WORK INSTRUCTIONS:
Whenever "terms" appears in a line, please copy that line from the data.

RECORDS TO USE:
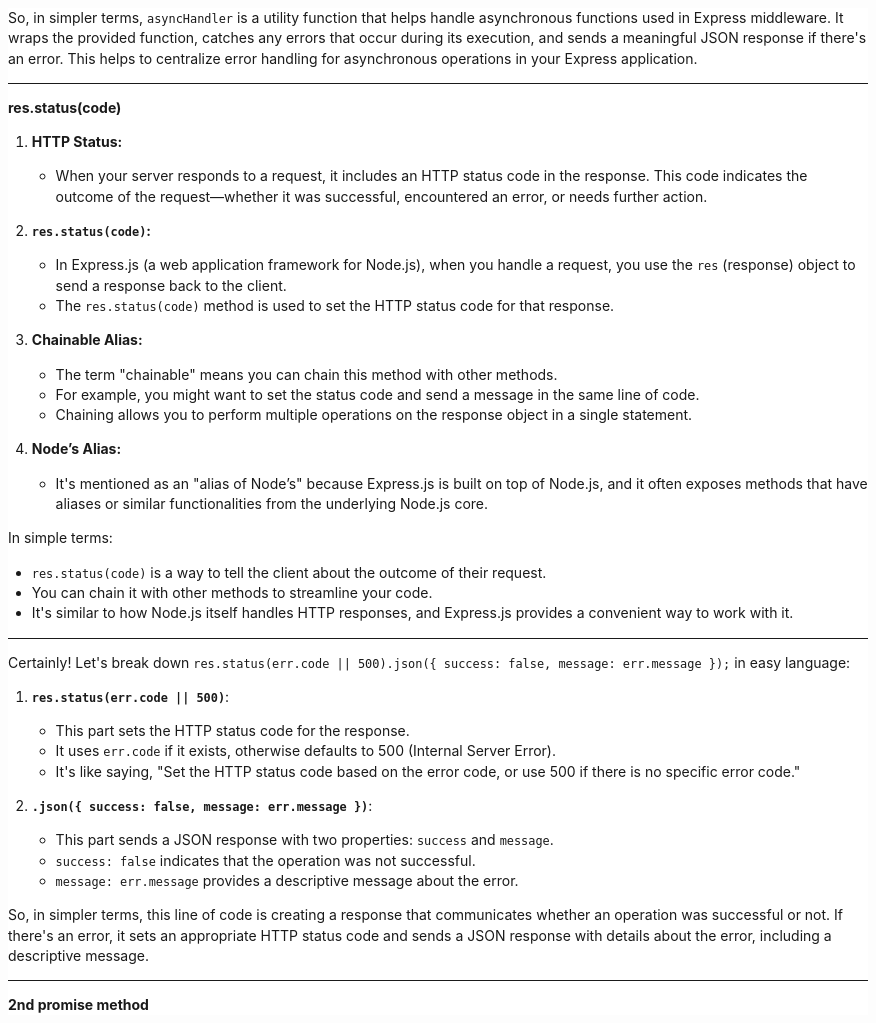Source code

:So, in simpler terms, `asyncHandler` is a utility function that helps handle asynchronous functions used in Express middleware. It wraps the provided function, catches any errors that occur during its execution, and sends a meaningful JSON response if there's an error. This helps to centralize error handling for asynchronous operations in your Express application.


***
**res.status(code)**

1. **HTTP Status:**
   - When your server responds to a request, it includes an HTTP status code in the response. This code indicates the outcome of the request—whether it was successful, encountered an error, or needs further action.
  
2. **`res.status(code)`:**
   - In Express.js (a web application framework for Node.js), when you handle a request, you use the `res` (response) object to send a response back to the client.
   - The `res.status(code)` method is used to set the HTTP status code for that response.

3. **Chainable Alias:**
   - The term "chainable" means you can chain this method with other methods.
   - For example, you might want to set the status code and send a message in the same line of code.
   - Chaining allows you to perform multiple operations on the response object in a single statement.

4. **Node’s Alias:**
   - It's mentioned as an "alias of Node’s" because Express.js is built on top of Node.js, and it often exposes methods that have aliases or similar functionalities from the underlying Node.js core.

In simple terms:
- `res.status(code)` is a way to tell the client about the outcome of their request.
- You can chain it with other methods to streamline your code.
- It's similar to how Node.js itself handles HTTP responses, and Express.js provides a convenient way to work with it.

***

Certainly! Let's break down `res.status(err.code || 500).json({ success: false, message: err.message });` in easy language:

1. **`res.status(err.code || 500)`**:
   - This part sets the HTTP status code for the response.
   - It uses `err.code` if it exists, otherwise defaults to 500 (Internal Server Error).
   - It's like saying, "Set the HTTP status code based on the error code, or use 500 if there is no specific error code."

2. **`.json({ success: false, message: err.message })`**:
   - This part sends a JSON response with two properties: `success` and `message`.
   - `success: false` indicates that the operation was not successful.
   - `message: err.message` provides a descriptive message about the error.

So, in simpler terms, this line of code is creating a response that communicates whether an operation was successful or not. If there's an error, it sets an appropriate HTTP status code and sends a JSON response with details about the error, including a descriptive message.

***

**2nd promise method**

YOUR SOLUTION:
:So, in simpler terms, `asyncHandler` is a utility function that helps handle asynchronous functions used in Express middleware. It wraps the provided function, catches any errors that occur during its execution, and sends a meaningful JSON response if there's an error. This helps to centralize error handling for asynchronous operations in your Express application.
In simple terms:
So, in simpler terms, this line of code is creating a response that communicates whether an operation was successful or not. If there's an error, it sets an appropriate HTTP status code and sends a JSON response with details about the error, including a descriptive message.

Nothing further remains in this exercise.